Segment Start: RECORDS SHOWN

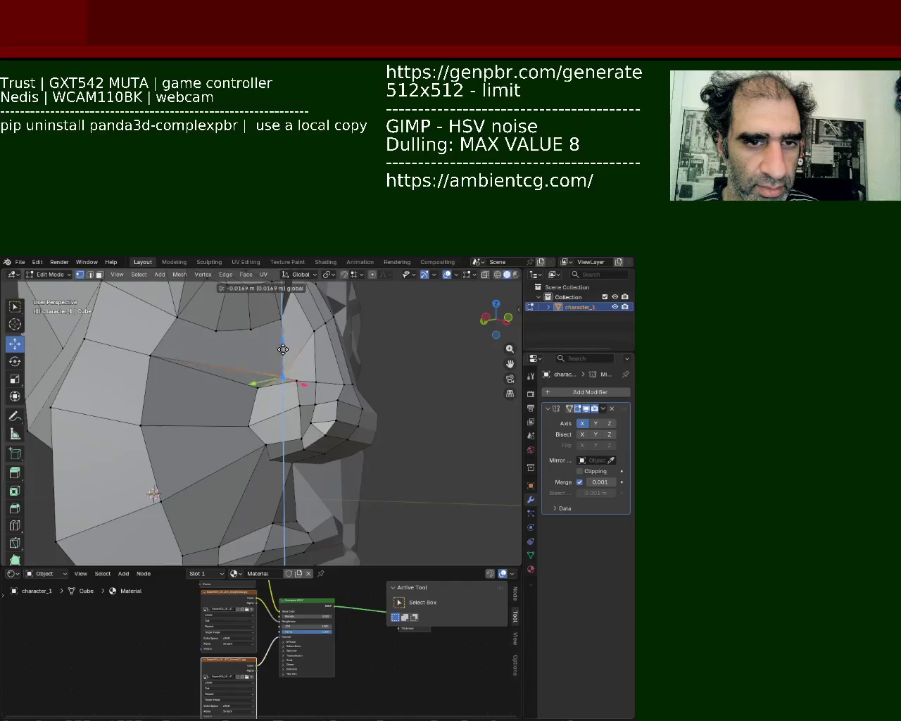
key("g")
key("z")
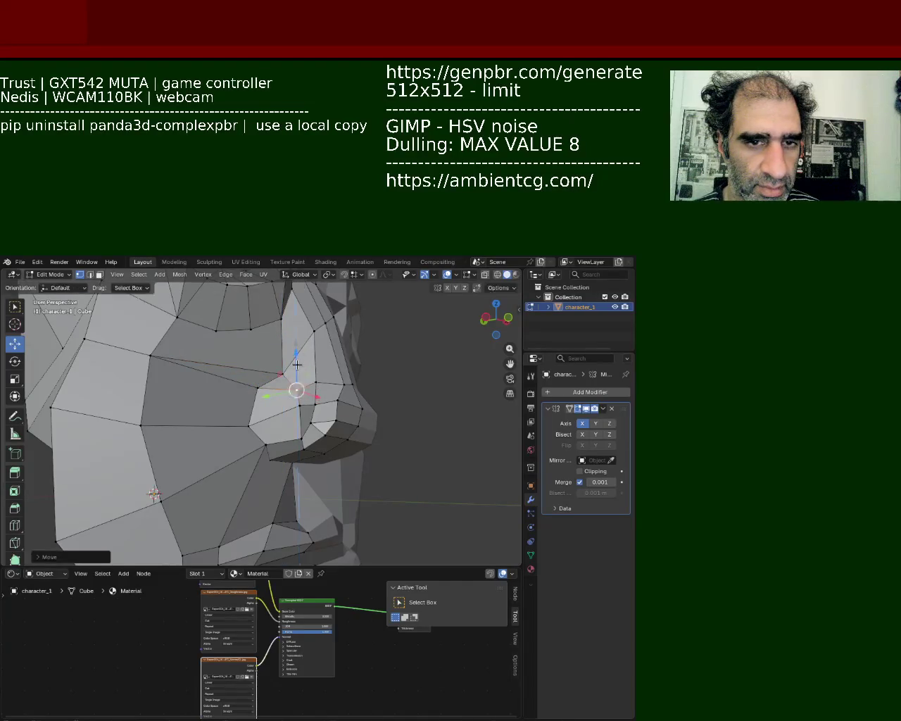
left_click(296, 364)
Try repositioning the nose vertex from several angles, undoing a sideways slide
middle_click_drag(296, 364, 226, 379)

Segment End: RECORDS SHOWN

• WHAT YOU SHOULD DO:
Pictures don't belong in the copy. Transcribe every record exactly as it appears.

• SOLUTION TO THE EXERCISE:
key("g")
key("z")
left_click(296, 364)
Try repositioning the nose vertex from several angles, undoing a sideways slide
middle_click_drag(296, 364, 226, 379)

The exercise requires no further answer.